Nach so viel Einleitung nun aber endlich zur Musik auf „Newborn“. Das Label Echozone lässt es schon ahnen, hier gibt es irgendwas im Bereich Dark Wave, Synth-Pop, Wave zu hören und genau aus diesen Stilen besteht die Mischung. Von den Melodien und der überwiegenden Instrumentierung her geht es sehr deutlich in die mittelschnelle Synth-Pop-Richtung (auch, wenn das Cover eher nach Metal aussieht), gerne auch mal mit ein paar Gitarren erweitert. Klingt wie eine Mischung aus Silke Bischoff, Performance und Book Of Love, gerne auch mal etwas darkwavig angehaucht und hin und wieder natürlich auch mit ganz leichten Depeche Mode-Anklängen. Das ist sehr gefällig und eingängig und die Stimme von Dominic Hein ist ziemlich angenehm. Dennoch hätte das Ganze für meinen Geschmack ein paar mehr Ecken und Kanten haben dürfen, oft ist es doch sehr seicht. Musik zum Nebenbeihören beim Wohnung-Saubermachen am Samstagvormittag. Und das klingt jetzt böser, als es eigentlich gemeint ist.
(A.P.)

Webadresse der Band: www.moon74.de

DECADENCE WITHIN - Speed Hippy


Erstveröffentlichung: 7 Inch EP 1986 / Floating Gerbil Records / RUSK 001

Eine interessante kleine Perle, die weitgehend unbekannt geblieben ist, ist diese Single der Engländer DECADENCE WITHIN, die bis in die 90er Jahre hinein diverse weitere Platten veröffentlicht haben, die mir allerdings nicht bekannt sind. „Speed Hippy“ scheint die erste Veröffentlichung des Quintetts gewesen zu sein und wurde komplett in Eigenregie veröffentlicht, inklusive einem schicken Postercover. Musikalisch bewegt sich die Band, wie das Erscheinungsjahr 1986 schon erahnen lässt, zwischen vielen Stühlen, dürfte aber aus der Punk-Szene kommen.

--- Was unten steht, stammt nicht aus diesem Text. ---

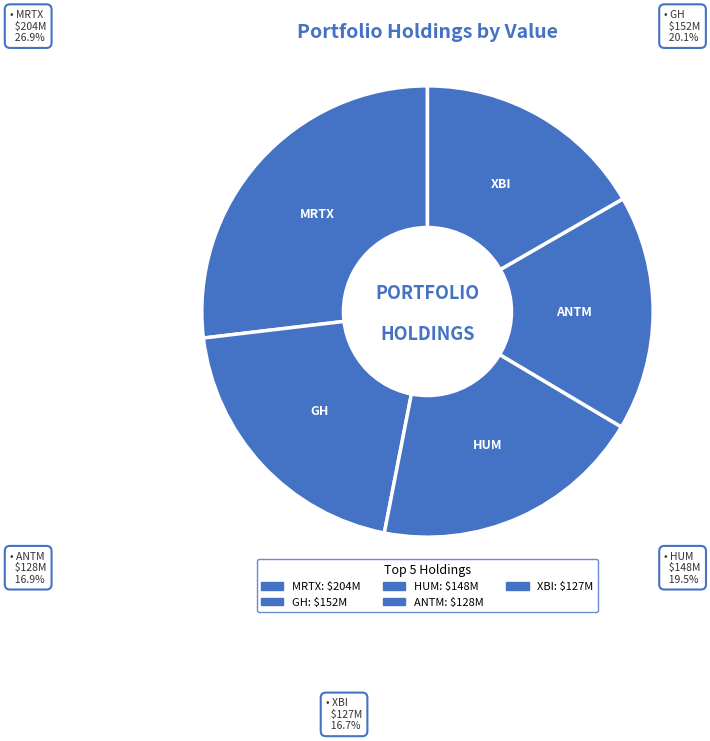

How much of the chart is everything except ANTHEM INC?

83.1%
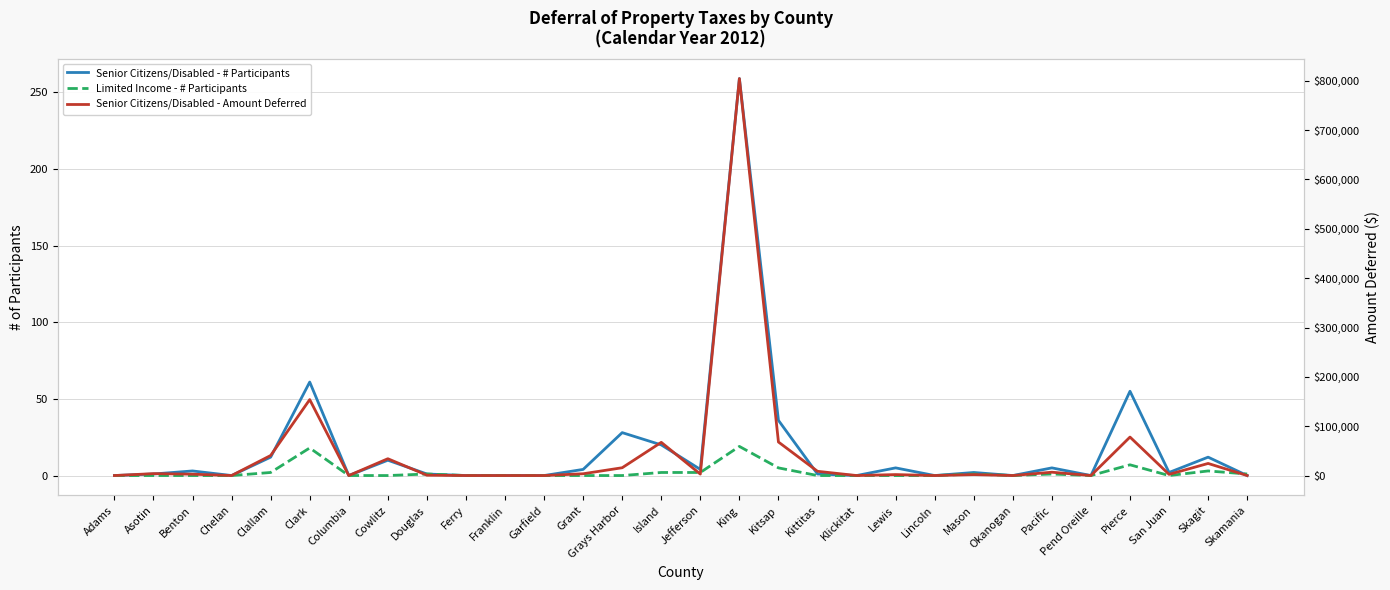

How many lines are shown in the chart?

3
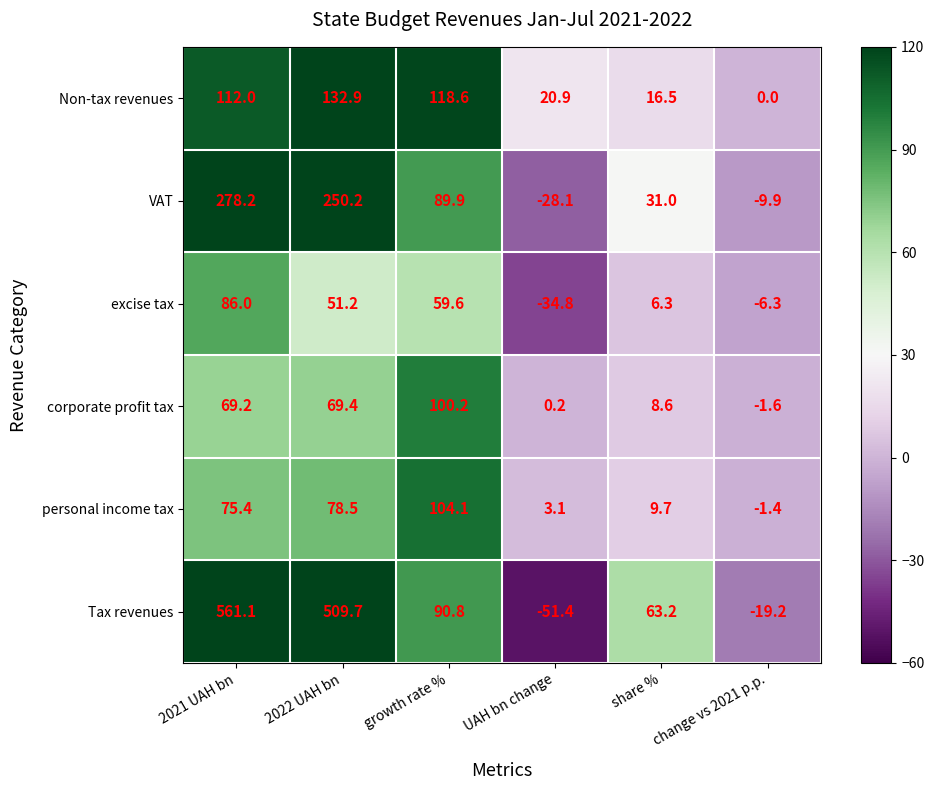

Which category has the lowest value in the VAT series?

UAH bn change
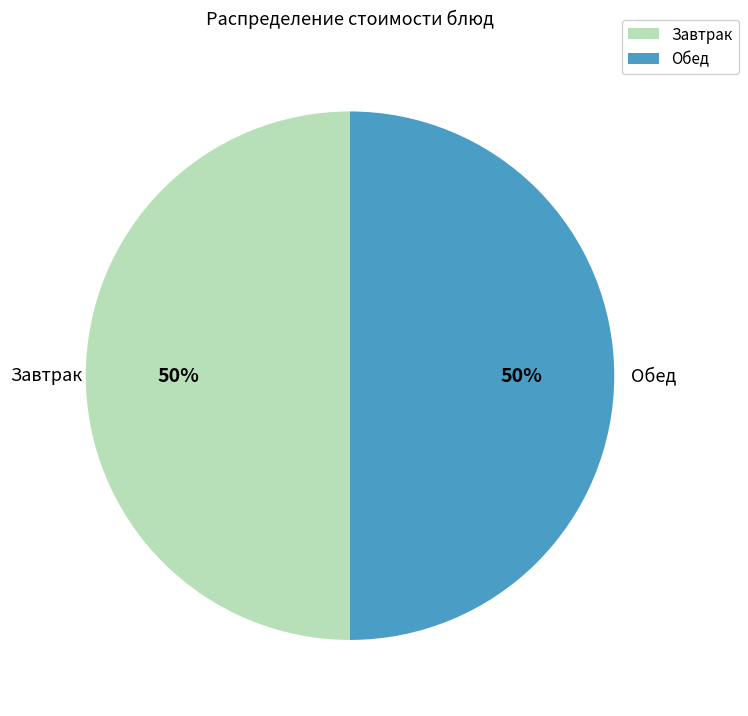

To the nearest percent, what is the combined percentage of Завтрак and Обед?

100%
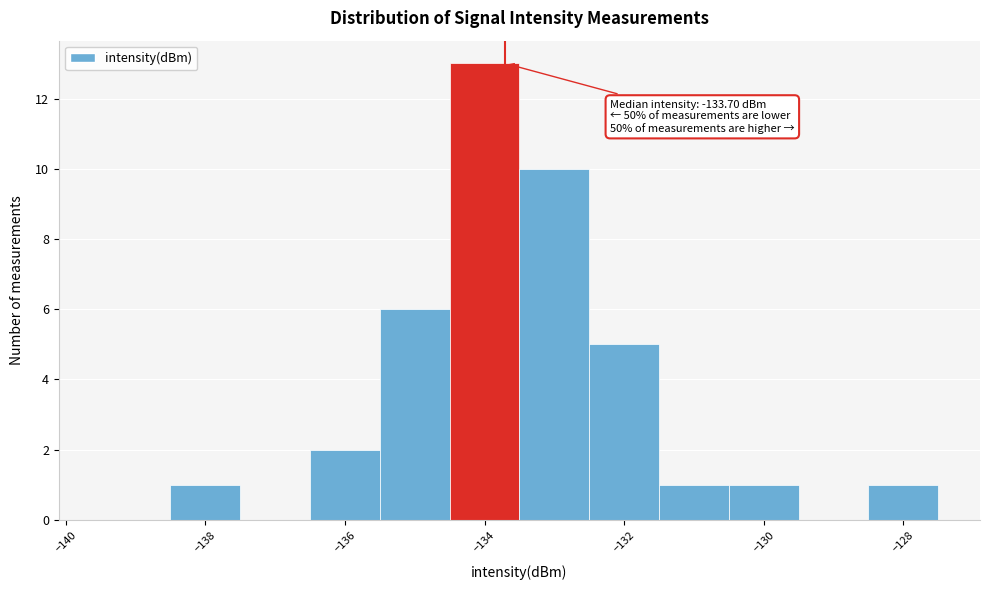

Over which range of the x-axis is the bar tallest?

-134.5 to -133.5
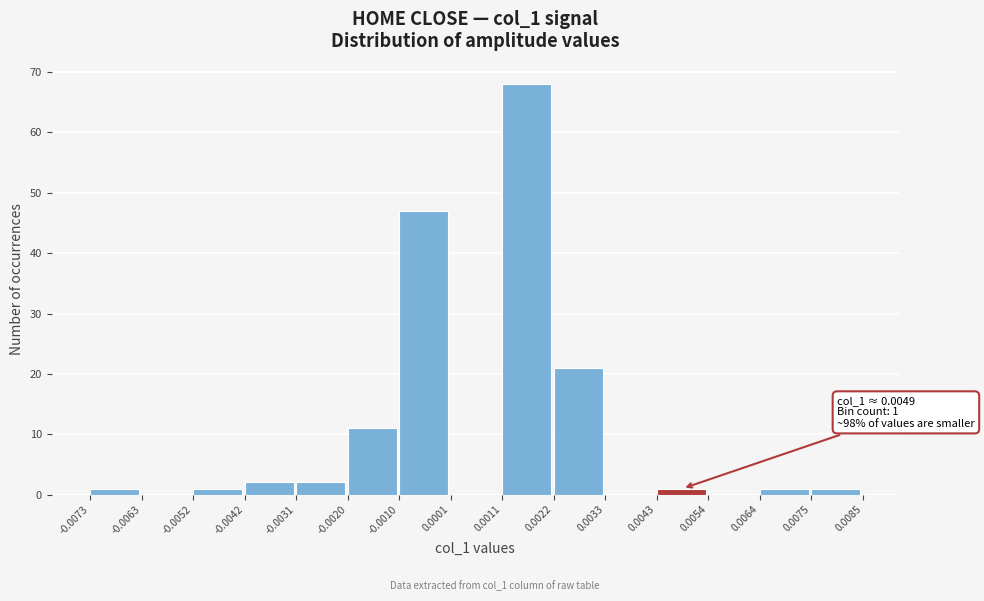

Over which range of the x-axis is the bar tallest?

0.0011 to 0.0022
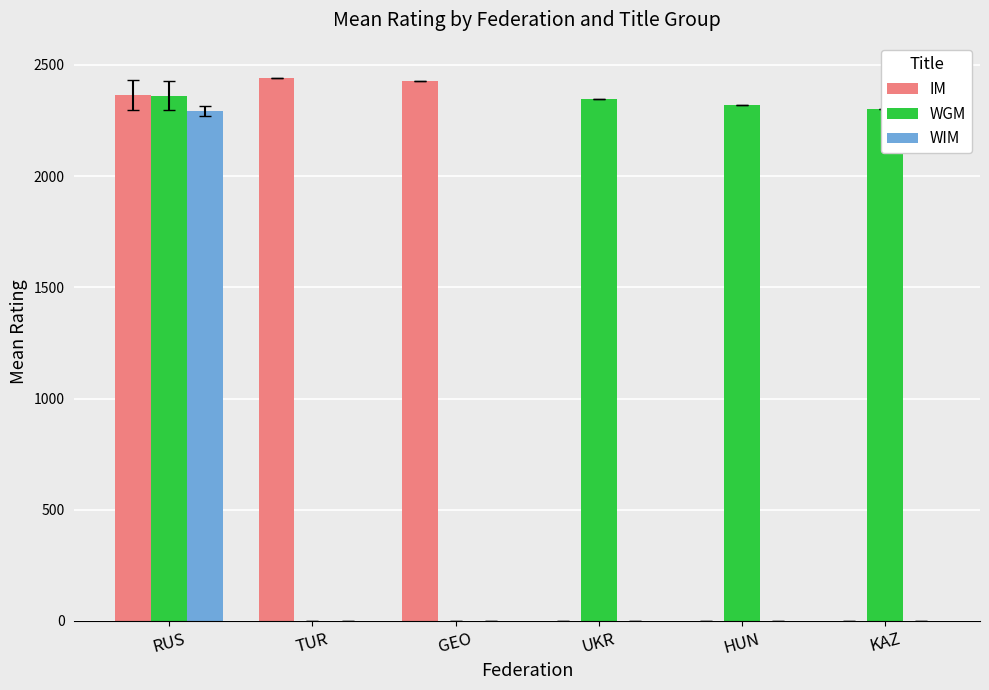

How many categories are shown in the chart?

6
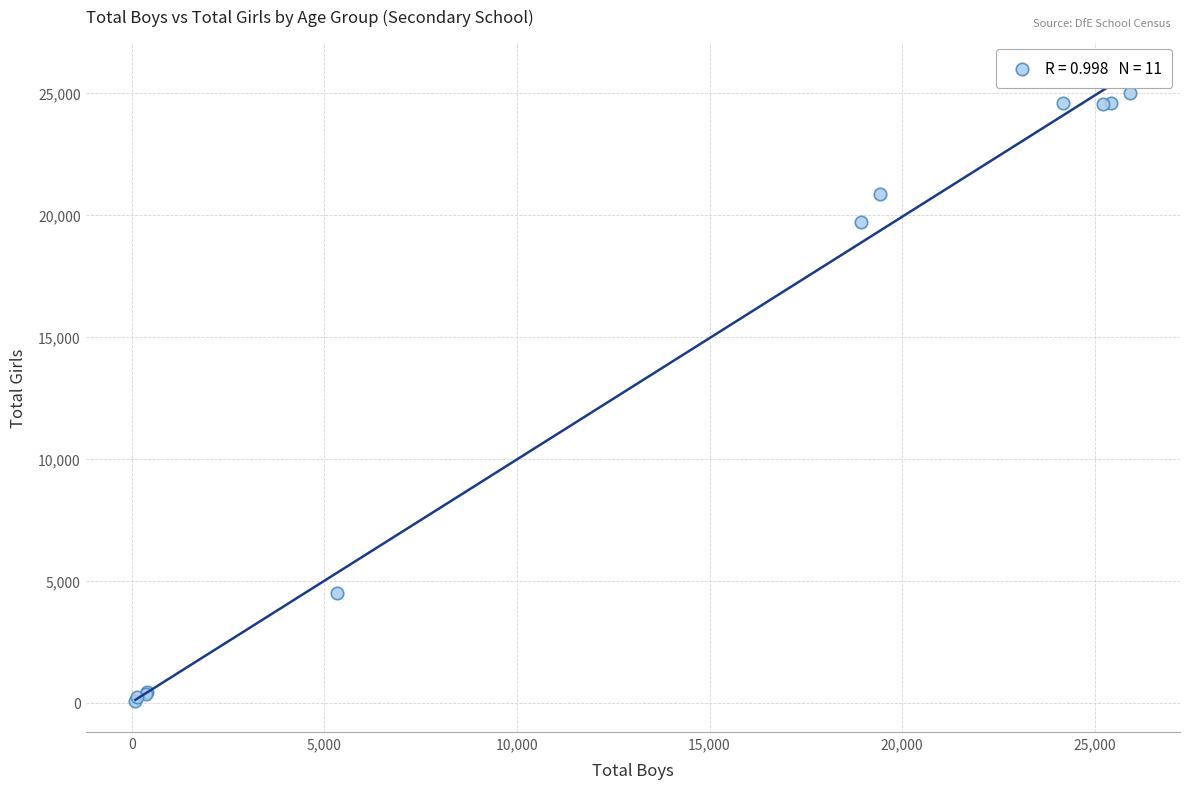

What Y value in the scatter plot is closest to 12560?

19728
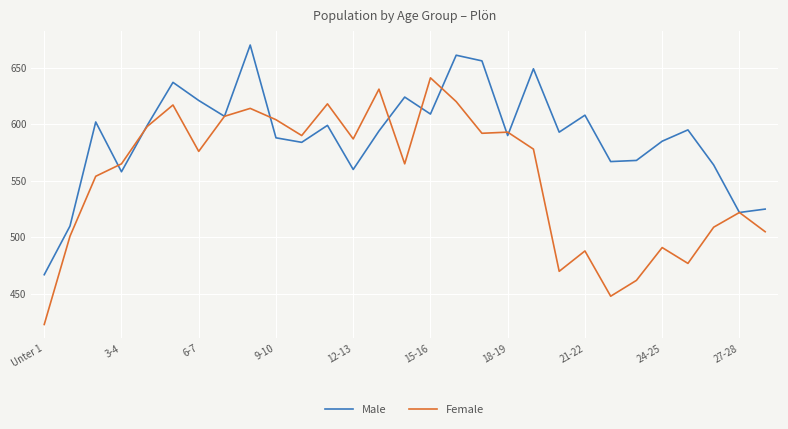

What is the minimum value shown in the chart?

423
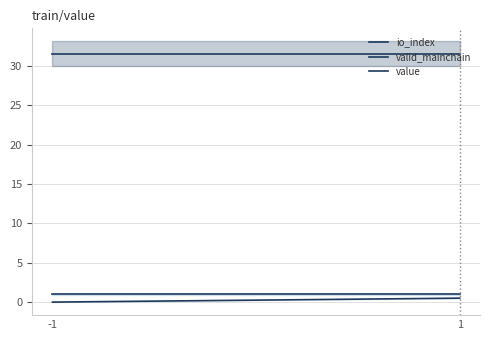

How many lines are shown in the chart?

3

Trotzdem sind so einige Post-Punk- (Bone Orchard) und Death-Rock- (45 Grave) Einflüsse zu hören, dazu eine Spur Punk (Crass, Cravats) und jede Menge vom damals angesagten Hardcore, was heißt, das ordentlich aufs Tempo gedrückt wird. Die vier Songs kommen schön rotzig aus den Boxen und textlich geht es vor allem um Tierschutz und Polizeiterror, was wechselweise von einer guten Sängerin (daher auch der Bone Orchard-Vergleich) und einem Sänger vorgebracht wird. Sicher gehört diese Platte nicht in die Kategorie „Klassiker“, aber sie macht sich schön in der Sammlung, möglicherweise auch, wenn man ein hardcore-aufgeschlossener Death-Rock-Hörer ist, zumindest beim Song „Atrocity“. (A.P.)